On Thu, Dec 13, 2012 at 8:13 AM, Fernando Pelliccioni <fpelliccioni@gmail.com> wrote:
Hi all,
The motivation is to avoid code like the following...
//---------------------------------------------------------------------------- // Usage //----------------------------------------------------------------------------
#include <iostream> #include <string>
struct A { void do_something( std::string s ) const { std::cout << "A::do_something with " << s << " and " << i_ << "\n"; }
int i_ = 99; };
struct Safe { void set_ref( A& a ) { a_ref_ = ref(a); }
void use_ref( std::string s ) const { a_ref_.use( [&s] ( A& a ) { a.do_something(s); }); }
safe_ref<A> a_ref_; };
void usage1() { A a;
Safe safe; safe.use_ref( "hello" ); //null reference, do nothing safe.set_ref(a); safe.use_ref( "hello world!" ); //safe reference, Ok! }
void usage2() { safe_ref<int> si; si.use( [] (int& i ) { std::cout << i << std::endl; });
int temp = 15;
safe_ref<int> si2(temp); si2.use( [] (int& i ) { std::cout << i << std::endl; });
si = ref(temp); si.use( [] (int& i ) { std::cout << i << std::endl; }); } //----------------------------------------------------------------------------
It is similar to optional<T>, but in this case the idea is to not allow access to internal data if the pointer is null, only allowing a safe usage
There is interest to add something like this to Boost? Any comments or remarks?
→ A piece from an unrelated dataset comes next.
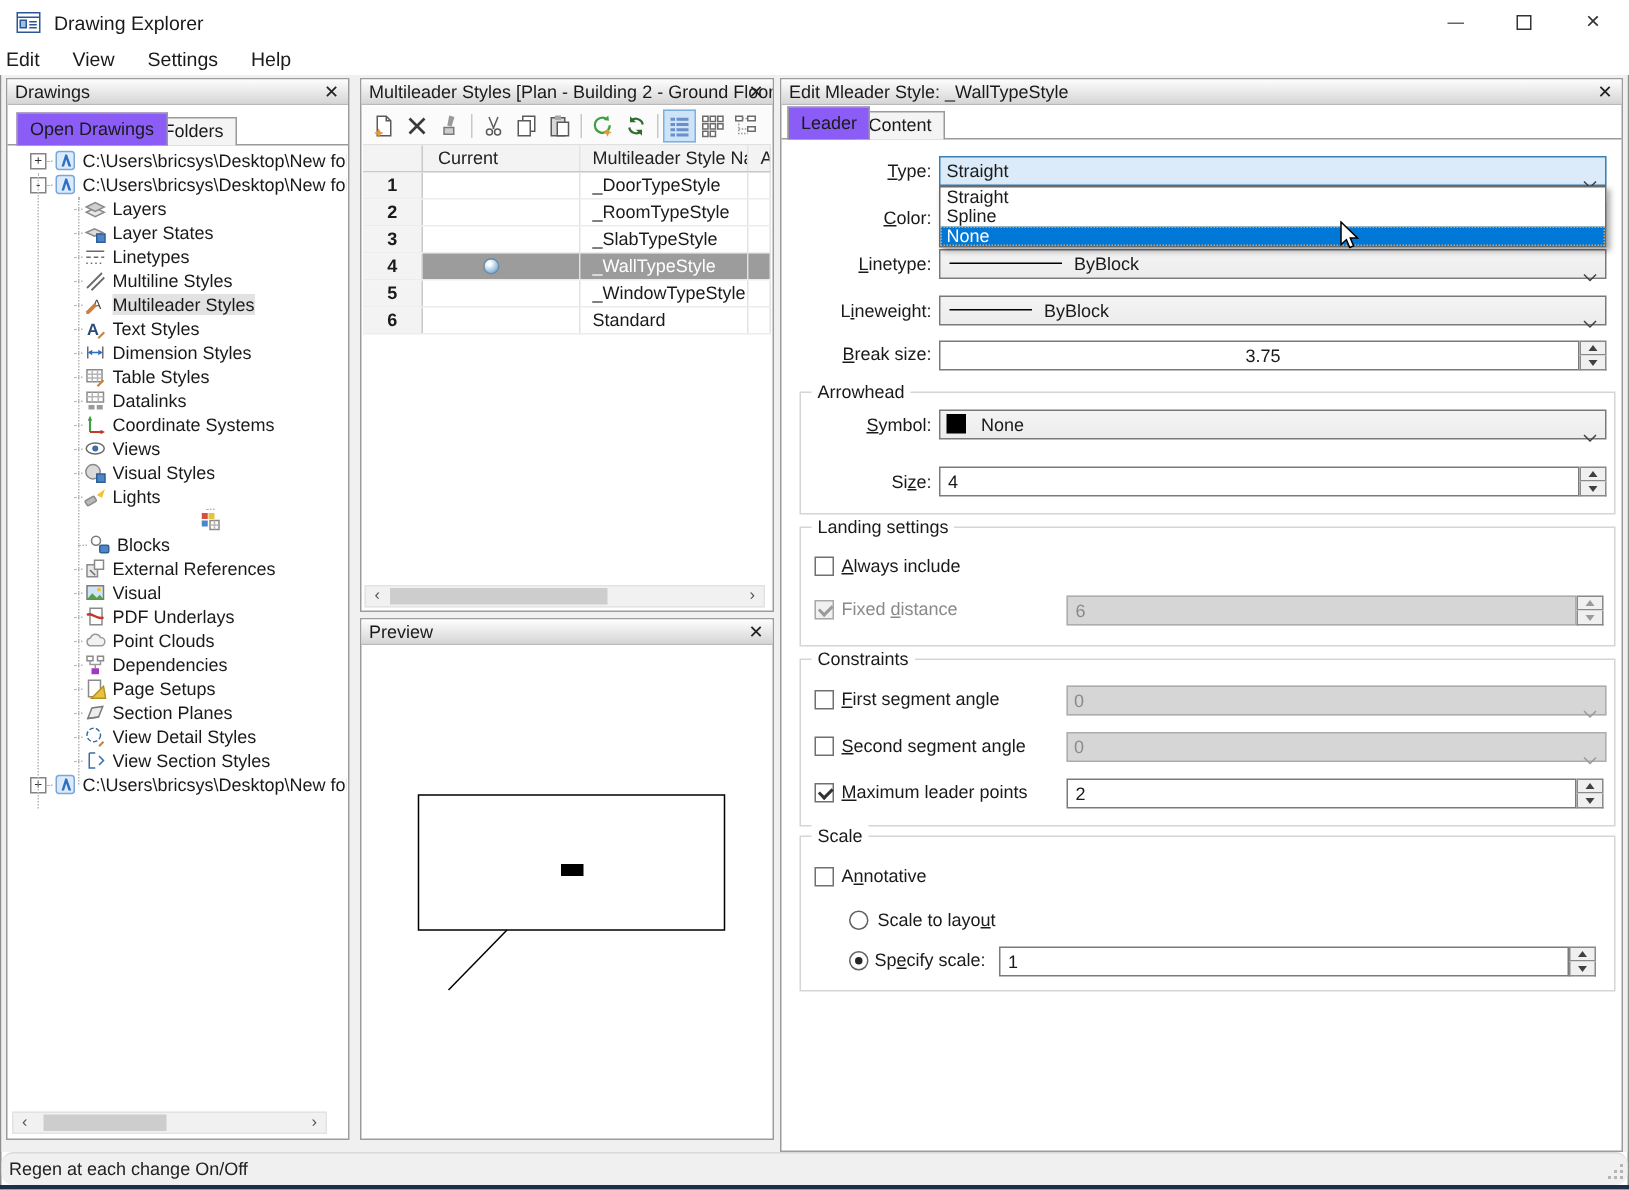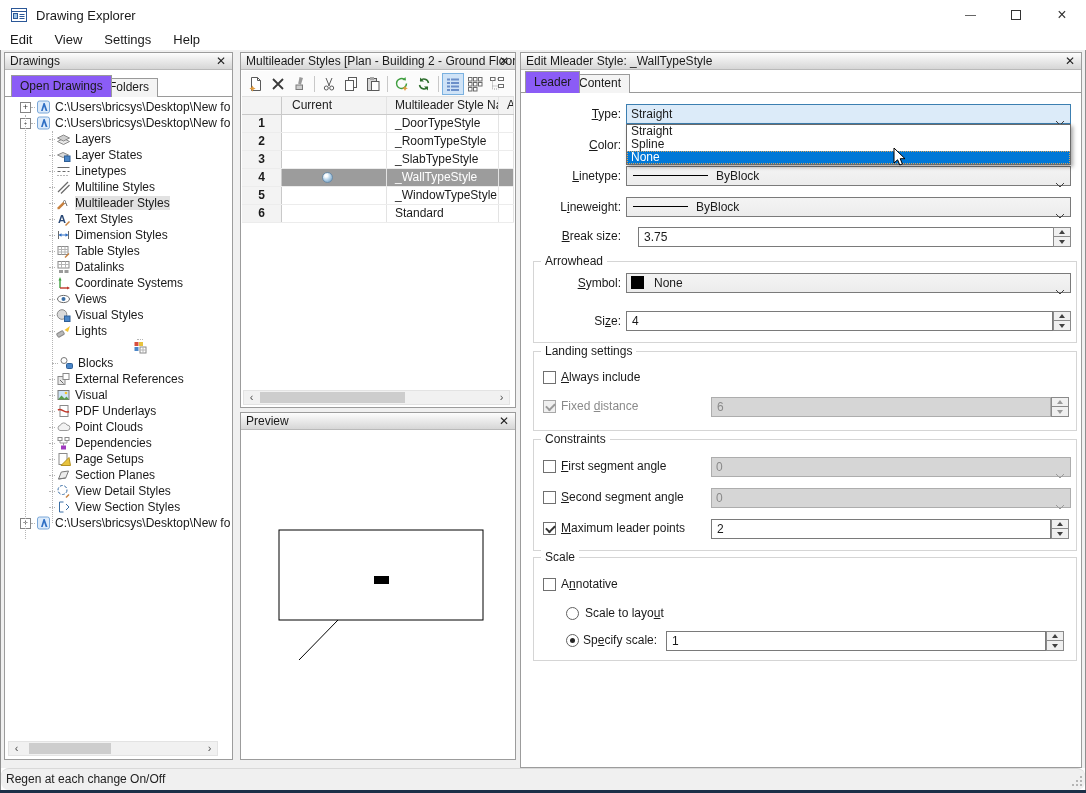"Edit" .menuitem:first-child { padding-left: 10px -> 4px }
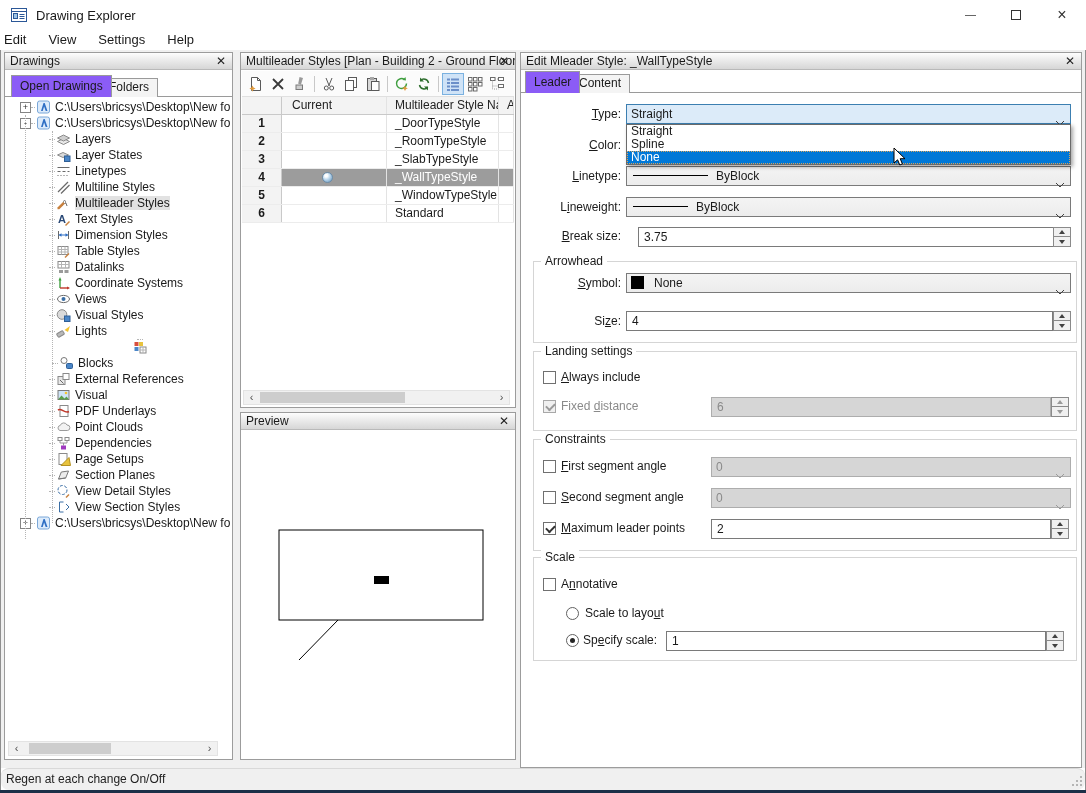"3.75" div.tinput { left: 117px -> 105px; text-align: none -> center }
I don't see how this is better than optional<T&>, sorry. Your Safe wrapper could have been written around optional with the same success, and using lambdas or other function objects to work with references seem overcomplicated to me. Why not this: optional<int&> si(temp) if (si) std::cout << *si << std::endl; Looks simpler and it is clearly apparent that the output statement is executed conditionally on si presence.